Emploi, condamnations judiciaires, accès au crédit, recommandations… les algorithmes prennent une place de plus en plus importante dans les décisions qui nous affectent. Pour s’assurer de leur déontologie, certains plaident pour l’adoption d’une réglementation régissant leur conception, quand d’autres craignent, au contraire, de freiner la créativité des développeurs.  

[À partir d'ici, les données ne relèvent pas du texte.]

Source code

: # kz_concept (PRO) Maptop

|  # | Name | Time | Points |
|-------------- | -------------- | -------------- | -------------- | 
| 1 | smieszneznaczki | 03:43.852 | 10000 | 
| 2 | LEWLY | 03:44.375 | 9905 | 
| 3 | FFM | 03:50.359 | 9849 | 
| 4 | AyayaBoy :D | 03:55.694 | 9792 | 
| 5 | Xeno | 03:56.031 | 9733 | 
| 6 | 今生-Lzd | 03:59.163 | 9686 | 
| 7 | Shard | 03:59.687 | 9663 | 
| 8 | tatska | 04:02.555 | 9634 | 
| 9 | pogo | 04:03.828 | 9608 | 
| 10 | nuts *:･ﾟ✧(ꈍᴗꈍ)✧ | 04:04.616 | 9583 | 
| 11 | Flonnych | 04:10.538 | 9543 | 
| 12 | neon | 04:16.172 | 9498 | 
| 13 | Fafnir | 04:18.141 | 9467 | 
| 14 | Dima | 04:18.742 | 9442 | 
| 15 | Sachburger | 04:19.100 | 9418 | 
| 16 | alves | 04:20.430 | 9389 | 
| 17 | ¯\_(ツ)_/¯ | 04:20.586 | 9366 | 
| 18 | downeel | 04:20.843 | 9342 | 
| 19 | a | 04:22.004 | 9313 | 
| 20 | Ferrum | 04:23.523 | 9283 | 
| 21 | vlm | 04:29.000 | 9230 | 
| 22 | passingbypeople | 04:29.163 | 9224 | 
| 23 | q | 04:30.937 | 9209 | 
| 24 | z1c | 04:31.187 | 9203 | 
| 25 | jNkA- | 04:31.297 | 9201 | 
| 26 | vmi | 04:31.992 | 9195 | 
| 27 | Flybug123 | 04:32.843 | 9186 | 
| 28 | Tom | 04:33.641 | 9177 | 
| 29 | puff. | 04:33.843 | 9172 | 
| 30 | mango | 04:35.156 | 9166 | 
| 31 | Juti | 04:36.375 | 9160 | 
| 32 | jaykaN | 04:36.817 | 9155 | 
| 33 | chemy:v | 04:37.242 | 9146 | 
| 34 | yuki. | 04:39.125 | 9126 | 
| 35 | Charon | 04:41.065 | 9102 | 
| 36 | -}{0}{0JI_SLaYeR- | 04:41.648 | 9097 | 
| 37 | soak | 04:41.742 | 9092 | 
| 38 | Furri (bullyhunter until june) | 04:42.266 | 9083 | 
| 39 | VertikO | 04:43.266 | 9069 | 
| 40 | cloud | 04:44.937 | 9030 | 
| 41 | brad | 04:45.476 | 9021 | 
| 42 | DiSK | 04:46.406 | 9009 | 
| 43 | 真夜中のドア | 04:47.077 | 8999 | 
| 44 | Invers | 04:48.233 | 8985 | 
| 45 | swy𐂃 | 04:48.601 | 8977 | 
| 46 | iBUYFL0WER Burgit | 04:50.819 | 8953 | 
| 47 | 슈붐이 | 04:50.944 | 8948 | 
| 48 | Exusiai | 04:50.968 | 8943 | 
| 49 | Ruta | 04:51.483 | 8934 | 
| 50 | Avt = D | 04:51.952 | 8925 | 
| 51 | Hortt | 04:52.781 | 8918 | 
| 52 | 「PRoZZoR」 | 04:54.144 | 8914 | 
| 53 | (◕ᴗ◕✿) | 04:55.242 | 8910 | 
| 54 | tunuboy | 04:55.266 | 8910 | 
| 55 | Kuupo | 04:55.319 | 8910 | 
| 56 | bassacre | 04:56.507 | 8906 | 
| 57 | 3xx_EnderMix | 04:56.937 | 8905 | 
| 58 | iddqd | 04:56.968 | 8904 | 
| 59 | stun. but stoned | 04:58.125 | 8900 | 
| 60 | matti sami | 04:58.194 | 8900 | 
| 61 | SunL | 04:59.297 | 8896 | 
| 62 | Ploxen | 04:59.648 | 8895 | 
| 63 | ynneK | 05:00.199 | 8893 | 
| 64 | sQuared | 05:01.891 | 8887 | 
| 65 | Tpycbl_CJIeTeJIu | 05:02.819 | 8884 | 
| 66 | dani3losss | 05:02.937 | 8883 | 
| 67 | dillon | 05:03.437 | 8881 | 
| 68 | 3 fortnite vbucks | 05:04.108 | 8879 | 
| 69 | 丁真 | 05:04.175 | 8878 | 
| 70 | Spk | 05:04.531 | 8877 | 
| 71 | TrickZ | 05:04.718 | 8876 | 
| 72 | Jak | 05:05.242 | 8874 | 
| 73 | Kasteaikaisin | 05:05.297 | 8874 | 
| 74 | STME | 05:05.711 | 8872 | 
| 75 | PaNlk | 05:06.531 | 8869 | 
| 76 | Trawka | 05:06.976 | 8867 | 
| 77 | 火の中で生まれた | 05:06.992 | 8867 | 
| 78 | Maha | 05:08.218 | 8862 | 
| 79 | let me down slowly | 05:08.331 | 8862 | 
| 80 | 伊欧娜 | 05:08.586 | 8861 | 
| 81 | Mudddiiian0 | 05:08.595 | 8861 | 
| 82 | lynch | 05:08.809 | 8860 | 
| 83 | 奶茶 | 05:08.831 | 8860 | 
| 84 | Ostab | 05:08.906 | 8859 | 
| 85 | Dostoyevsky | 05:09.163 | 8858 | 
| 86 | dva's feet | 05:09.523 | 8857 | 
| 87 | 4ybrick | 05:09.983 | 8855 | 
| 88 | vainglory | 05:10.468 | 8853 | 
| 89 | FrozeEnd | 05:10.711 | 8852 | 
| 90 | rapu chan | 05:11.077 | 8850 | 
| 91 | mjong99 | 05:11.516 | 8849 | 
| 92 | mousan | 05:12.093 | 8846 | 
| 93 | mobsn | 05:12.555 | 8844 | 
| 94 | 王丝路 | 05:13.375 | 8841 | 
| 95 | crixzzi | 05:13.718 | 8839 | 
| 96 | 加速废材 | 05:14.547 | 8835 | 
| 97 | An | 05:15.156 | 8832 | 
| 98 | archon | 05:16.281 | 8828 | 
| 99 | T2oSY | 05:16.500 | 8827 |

Dans de nombreux états américains, c’est un algorithme qui décide de la durée des peines de prison auxquelles sont condamnés les criminels. Si, de manière générale, cette initiative a permis de diminuer les coûts carcéraux et le taux de récidive, dans certains cas, notamment lorsque l’origine ethnique et le lieu de résidence sont utilisés comme variables, les jugements rendus par l’algorithme peuvent s’avérer désastreux. Un exemple parmi de nombreux autres pour Markus Ehrenmann, Lead Architect, AI et Machine Learning chez Swisscom, qui milite pour l’adoption d’une réglementation encadrant la conception d’algorithmes, à l’heure où ceux-ci envahissent notre quotidien.

 

Faire évoluer le droit sans entraver l’innovation

 

Pour comprendre les décisions qui nous affectent et lutter contre de potentielles discriminations, il estime que nous devons décrypter les processus décisionnels à l’œuvre dans les algorithmes et les corriger quand c’est nécessaire. Sans entraver l’innovation en matière d’intelligence artificielle, il nous faut néanmoins protéger nos droits et, à ses yeux, c’est notamment la vocation du règlement européen sur la protection des données qui entrera en vigueur en 2018.

 

Pouvoir contrôler un algorithme susceptible de faire l’objet d’une utilisation inappropriée, Mouloud Dey, Directeur de l’innovation chez SAS France, y est entièrement favorable. En revanche, il est fermement opposé à ce que des réglementations strictes viennent entraver la créativité des développeurs, car pour lui, en cas de litige, c’est avant tout l’usage qui est fait de l’algorithme qui doit être mis en cause. Sans compter qu’en pratique, l’intervention d’un régulateur se heurterait à bien des obstacles, à commencer par la course contre le temps dans un contexte de progrès technologique accéléré…

 

C’est aussi aux utilisateurs de se montrer vigilants par rapport aux informations qu’ils communiquent et aux différents usages qui pourront en être faits, ajoute Mouloud Dey, qui déclare à titre d’exemple détenir un profil LinkedIn mais pas de profil Facebook. Enfin, face à la pression qui pèse sur la transparence des organisations, il n’a pas de doute quant à la capacité du marché à s’autoréguler et aux entreprises d’expliquer très clairement à leurs clients les mécanismes à l’œuvre dans les algorithmes qu’ils utilisent.